-- Your goal --
Put every line of text from the items below into a Markdown table with the columns "Row" and "Line", numbering the rows and skipping blank lines. Leave the pictures out.

━━━━━ Input material

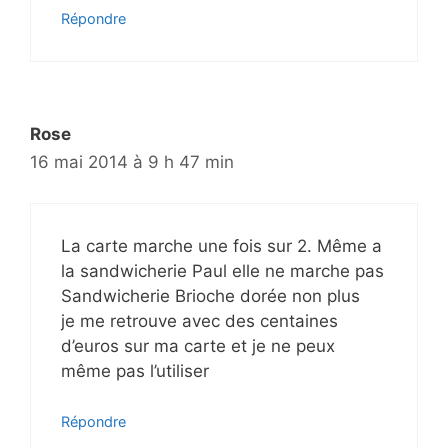
Répondre
Rose
16 mai 2014 à 9 h 47 min
La carte marche une fois sur 2. Même a
la sandwicherie Paul elle ne marche pas
Sandwicherie Brioche dorée non plus
je me retrouve avec des centaines
d’euros sur ma carte et je ne peux
même pas l’utiliser
Répondre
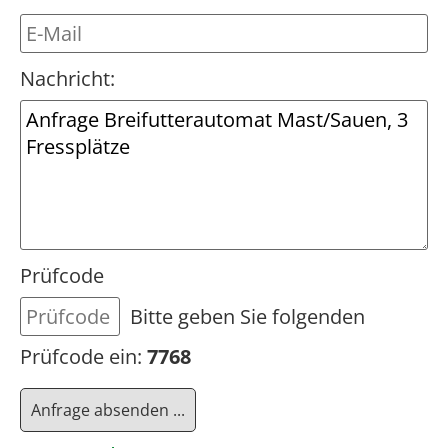
Nachricht:
Prüfcode
Bitte geben Sie folgenden
Prüfcode ein:
7768
Anfrage absenden ...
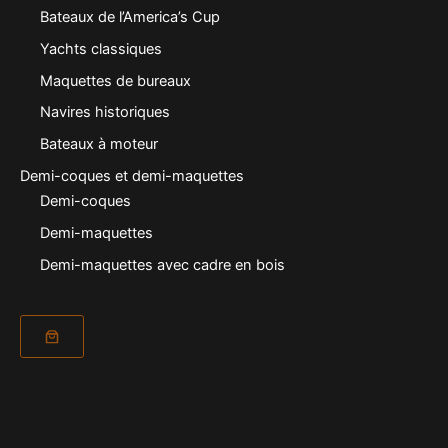
Bateaux de l’America’s Cup
Yachts classiques
Maquettes de bureaux
Navires historiques
Bateaux à moteur
Demi-coques et demi-maquettes
Demi-coques
Demi-maquettes
Demi-maquettes avec cadre en bois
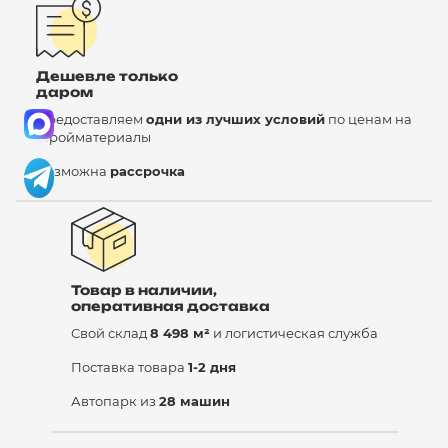
Дешевле только
даром
Предоставляем
одни из лучших условий
по ценам на
стройматериалы
Возможна
рассрочка
Товар в наличии,
оперативная доставка
Свой склад
8 498 м²
и логистическая служба
Поставка товара
1-2 дня
Автопарк из
28 машин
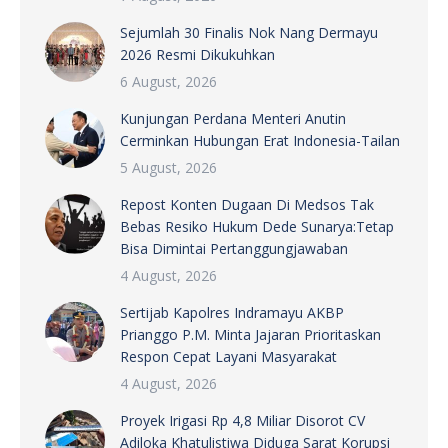
Sejumlah 30 Finalis Nok Nang Dermayu
2026 Resmi Dikukuhkan
6 August, 2026
Kunjungan Perdana Menteri Anutin
Cerminkan Hubungan Erat Indonesia-Tailan
5 August, 2026
Repost Konten Dugaan Di Medsos Tak
Bebas Resiko Hukum Dede Sunarya:Tetap
Bisa Dimintai Pertanggungjawaban
4 August, 2026
Sertijab Kapolres Indramayu AKBP
Prianggo P.M. Minta Jajaran Prioritaskan
Respon Cepat Layani Masyarakat
4 August, 2026
Proyek Irigasi Rp 4,8 Miliar Disorot CV
Adiloka Khatulistiwa Diduga Sarat Korupsi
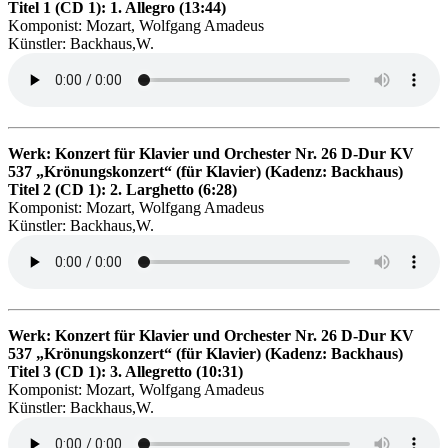
Titel 1 (CD 1): 1. Allegro (13:44)
Komponist: Mozart, Wolfgang Amadeus
Künstler: Backhaus,W.
Werk: Konzert für Klavier und Orchester Nr. 26 D-Dur KV
537 „Krönungskonzert“ (für Klavier) (Kadenz: Backhaus)
Titel 2 (CD 1): 2. Larghetto (6:28)
Komponist: Mozart, Wolfgang Amadeus
Künstler: Backhaus,W.
Werk: Konzert für Klavier und Orchester Nr. 26 D-Dur KV
537 „Krönungskonzert“ (für Klavier) (Kadenz: Backhaus)
Titel 3 (CD 1): 3. Allegretto (10:31)
Komponist: Mozart, Wolfgang Amadeus
Künstler: Backhaus,W.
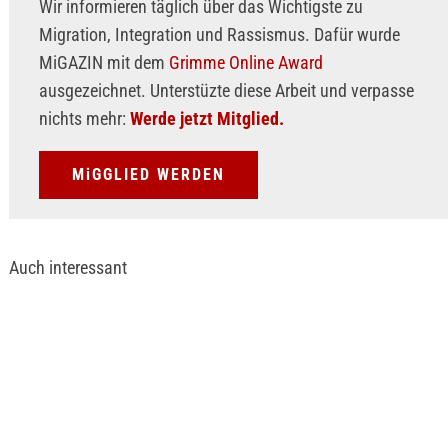
Wir informieren täglich über das Wichtigste zu
Migration, Integration und Rassismus. Dafür wurde
MiGAZIN mit dem
Grimme Online Award
ausgezeichnet. Unterstüzte diese Arbeit und verpasse
nichts mehr:
Werde jetzt Mitglied.
MiGGLIED WERDEN
Auch interessant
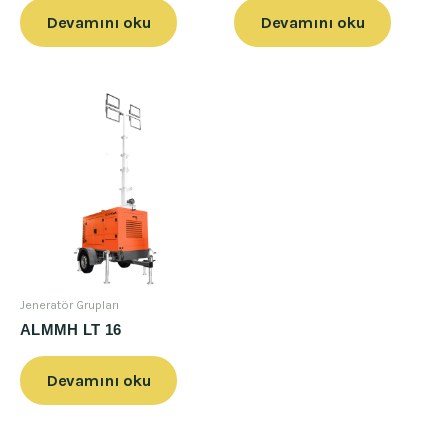
Devamını oku
Devamını oku
Jeneratör Grupları
ALMMH LT 16
Devamını oku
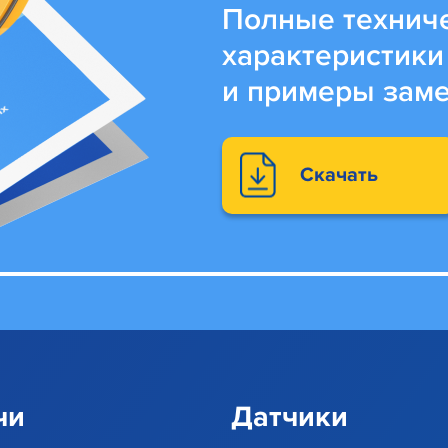
Полные технич
характеристики
и примеры зам
Скачать
чи
Датчики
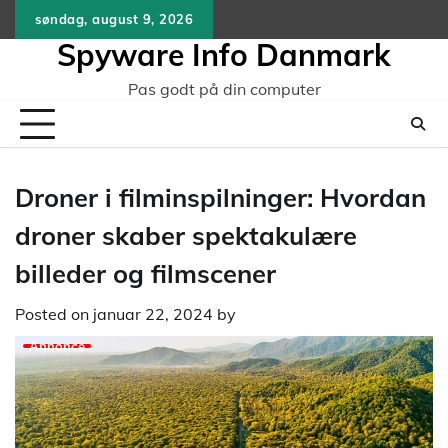
Skip
søndag, august 9, 2026
to
Spyware Info Danmark
content
Pas godt på din computer
Droner i filminspilninger: Hvordan
droner skaber spektakulære
billeder og filmscener
Posted on
januar 22, 2024
by
Annonce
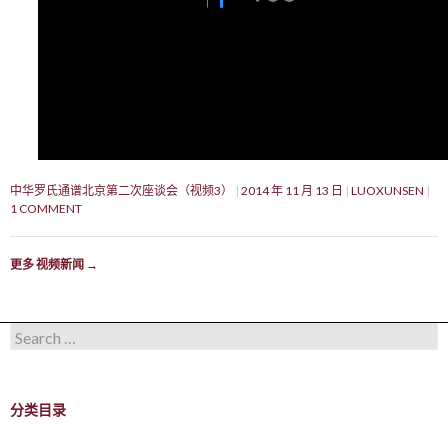
中华罗氏通谱北京第二次座谈会（视频3）
2014 年 11 月 13 日
LUOXUNSEN
1 COMMENT
更多 视频新闻
→
Search for:
分类目录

━━━━━━━━━━

-- Task answer --
| Row | Line |
|---|---|
| 1 | Répondre |
| 2 | Rose |
| 3 | 16 mai 2014 à 9 h 47 min |
| 4 | La carte marche une fois sur 2. Même a |
| 5 | la sandwicherie Paul elle ne marche pas |
| 6 | Sandwicherie Brioche dorée non plus |
| 7 | je me retrouve avec des centaines |
| 8 | d’euros sur ma carte et je ne peux |
| 9 | même pas l’utiliser |
| 10 | Répondre |
| 11 | Nachricht: |
| 12 | Prüfcode |
| 13 | Bitte geben Sie folgenden |
| 14 | Prüfcode ein: |
| 15 | 7768 |
| 16 | Anfrage absenden ... |
| 17 | Bateaux de l’America’s Cup |
| 18 | Yachts classiques |
| 19 | Maquettes de bureaux |
| 20 | Navires historiques |
| 21 | Bateaux à moteur |
| 22 | Demi-coques et demi-maquettes |
| 23 | Demi-coques |
| 24 | Demi-maquettes |
| 25 | Demi-maquettes avec cadre en bois |
| 26 | Дешевле только |
| 27 | даром |
| 28 | Предоставляем |
| 29 | одни из лучших условий |
| 30 | по ценам на |
| 31 | стройматериалы |
| 32 | Возможна |
| 33 | рассрочка |
| 34 | Товар в наличии, |
| 35 | оперативная доставка |
| 36 | Свой склад |
| 37 | 8 498 м² |
| 38 | и логистическая служба |
| 39 | Поставка товара |
| 40 | 1-2 дня |
| 41 | Автопарк из |
| 42 | 28 машин |
| 43 | Sejumlah 30 Finalis Nok Nang Dermayu |
| 44 | 2026 Resmi Dikukuhkan |
| 45 | 6 August, 2026 |
| 46 | Kunjungan Perdana Menteri Anutin |
| 47 | Cerminkan Hubungan Erat Indonesia-Tailan |
| 48 | 5 August, 2026 |
| 49 | Repost Konten Dugaan Di Medsos Tak |
| 50 | Bebas Resiko Hukum Dede Sunarya:Tetap |
| 51 | Bisa Dimintai Pertanggungjawaban |
| 52 | 4 August, 2026 |
| 53 | Sertijab Kapolres Indramayu AKBP |
| 54 | Prianggo P.M. Minta Jajaran Prioritaskan |
| 55 | Respon Cepat Layani Masyarakat |
| 56 | 4 August, 2026 |
| 57 | Proyek Irigasi Rp 4,8 Miliar Disorot CV |
| 58 | Adiloka Khatulistiwa Diduga Sarat Korupsi |
| 59 | Titel 1 (CD 1): 1. Allegro (13:44) |
| 60 | Komponist: Mozart, Wolfgang Amadeus |
| 61 | Künstler: Backhaus,W. |
| 62 | Werk: Konzert für Klavier und Orchester Nr. 26 D-Dur KV |
| 63 | 537 „Krönungskonzert“ (für Klavier) (Kadenz: Backhaus) |
| 64 | Titel 2 (CD 1): 2. Larghetto (6:28) |
| 65 | Komponist: Mozart, Wolfgang Amadeus |
| 66 | Künstler: Backhaus,W. |
| 67 | Werk: Konzert für Klavier und Orchester Nr. 26 D-Dur KV |
| 68 | 537 „Krönungskonzert“ (für Klavier) (Kadenz: Backhaus) |
| 69 | Titel 3 (CD 1): 3. Allegretto (10:31) |
| 70 | Komponist: Mozart, Wolfgang Amadeus |
| 71 | Künstler: Backhaus,W. |
| 72 | Wir informieren täglich über das Wichtigste zu |
| 73 | Migration, Integration und Rassismus. Dafür wurde |
| 74 | MiGAZIN mit dem |
| 75 | Grimme Online Award |
| 76 | ausgezeichnet. Unterstüzte diese Arbeit und verpasse |
| 77 | nichts mehr: |
| 78 | Werde jetzt Mitglied. |
| 79 | MiGGLIED WERDEN |
| 80 | Auch interessant |
| 81 | Devamını oku |
| 82 | Devamını oku |
| 83 | Jeneratör Grupları |
| 84 | ALMMH LT 16 |
| 85 | Devamını oku |
| 86 | Полные технич |
| 87 | характеристики |
| 88 | и примеры зам |
| 89 | Скачать |
| 90 | чи |
| 91 | Датчики |
| 92 | Skip |
| 93 | søndag, august 9, 2026 |
| 94 | to |
| 95 | Spyware Info Danmark |
| 96 | content |
| 97 | Pas godt på din computer |
| 98 | Droner i filminspilninger: Hvordan |
| 99 | droner skaber spektakulære |
| 100 | billeder og filmscener |
| 101 | Posted on |
| 102 | januar 22, 2024 |
| 103 | by |
| 104 | Annonce |
| 105 | 中华罗氏通谱北京第二次座谈会（视频3） |
| 106 | 2014 年 11 月 13 日 |
| 107 | LUOXUNSEN |
| 108 | 1 COMMENT |
| 109 | 更多 视频新闻 |
| 110 | → |
| 111 | Search for: |
| 112 | 分类目录 |